Il Cedro del Libano che rendeva vivo il Largo San Giovanni Pignatelli è stato barbaramente ucciso da alcuni piccoli delinquenti che volevano legna da ardere per il fuoco di Sant'Antonio.
Ma la cittadinanza non si arrende e pianterà un nuovo albero. Per scegliere che tipo di albero piantare, sabato 28 gennaio dalle 10.30 alle 12 si potrà votare in Largo Giusso oppure inviare una mail a chiricopresidente@gmail.com. L'iniziativa è della Municipalità 2 in collaborazione con fondazione Campagna Amica/Coldiretti, Arteteka e Kestè, invitano la cittadinanza ad esprimere la propria preferenza per l'albero da piantare. Sabato 4 febbraio sarà piantato l'albero scelto.
"Trasformiamo questo tronco e le sue radici, il nostro credo caduto in guerra, in un'opera d'arte che resti in piazza. Tale opera dovrà essere un monito, come a voler dire: "MAI PIÙ dovrà accadere"!" con questo grido di dolore Fabrizio Caliendo, storico gestore del Kestè ha invitato la cittadinanza ad avviare un processo di auto determinazione: sabato 28 gennaio si decide che albero piantare tra: un ulivo, un cedro del libano, un cedro citrus e un altro albero a scelta. Ma ciò non toglie che quei bambini, come sono quelli che ogni settimana si rendono protagonisti di azioni piene di arroganza e violenza spesso nei confronti di minoranze culturali o sessuali o nei confronti di inermi cittadini nonché dei beni comuni, stanno uccidendo la speranza e con essa il loro stesso futuro. Cosa c'è di più eterno e vitale di un albero? La sua uccisione è il segno che qualcosa di gravissimo sta avvenendo: la morte stessa si sta impossessando del presente della città: i suoi giovani. E non basta ripiantare un albero se non si ripianta, con un'azione pedagogica massiccia e dunque un concreto massiccio investimento da parte delle istituzioni, la giustizia e la speranza. E al contempo tutti i cittadini, nessuno escluso dovrebbero porsi delle domande: Quale futuro ci attende? E quale futuro attende questi giovanissimi che scaricano in strada ormai tutta la loro repressione e violenza, senza sapere dove far confluire le loro energie di adolescenti?

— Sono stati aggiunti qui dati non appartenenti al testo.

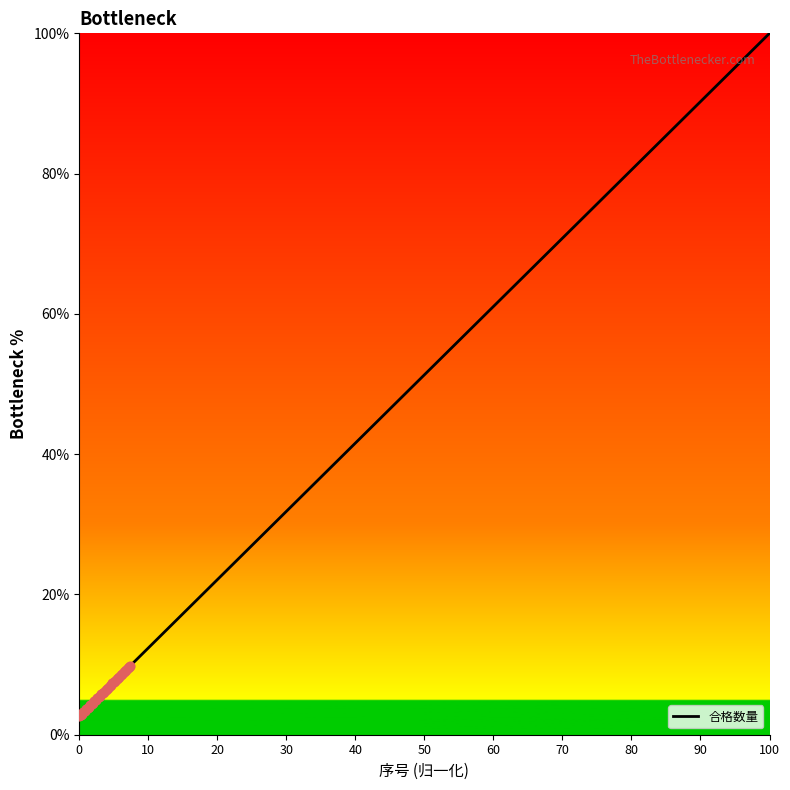

What is the maximum value shown in the chart?

100.0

Purtroppo la storia dell'albero ucciso è l'ennesima dimostrazione di un'apatia collettiva come ha fatto notare Caliendo nell'appello pubblico: "L’albero è stato attaccato sino ad essere dichiarato pericolante e dunque da abbattere; l’assenza di un presidio h24 ha permesso tutto questo, quindi le istituzioni e la cittadinanza attiva ha perso. Hanno perso i ragazzini che non hanno avuto la loro legna da ardere ma sono però riusciti ad abbattere quel simbolo di “resistenza". Hanno perso tutti dunque. La società tutta è rimasta a guardare, leggendo dai giornali e da fb la vicenda, come se si partecipasse di una mini serie televisiva in cui non ci sia nulla da fare se non assistere alle vicende".
Troppo spesso chi lavora con coscienza e competenza sul fronte della cultura, della pedagogia, della lotta civile per i diritti, tra cui quello di ragazzini così disastrati ad avere un'alternativa possibile a famiglie evidentemente altrettanto violente, è riunito in gruppi separati, dallo spazio, dalla mancanza di comunicazione, dalla mancanza di un coordinamento istituzionale. Pensiamo al Gridas, al Mammut che ha proprio in questi giorni lanciato un appello a creare un coordinamento tra educatori, pensiamo alle strutture liberate dai giovani come l'Ex Asilo Filangieri e ancora tanti volontari. Il punto è che non basta il volontariato e l'autogestione, è necessaria una presa di posizione istituzionale sui problemi sociali della città.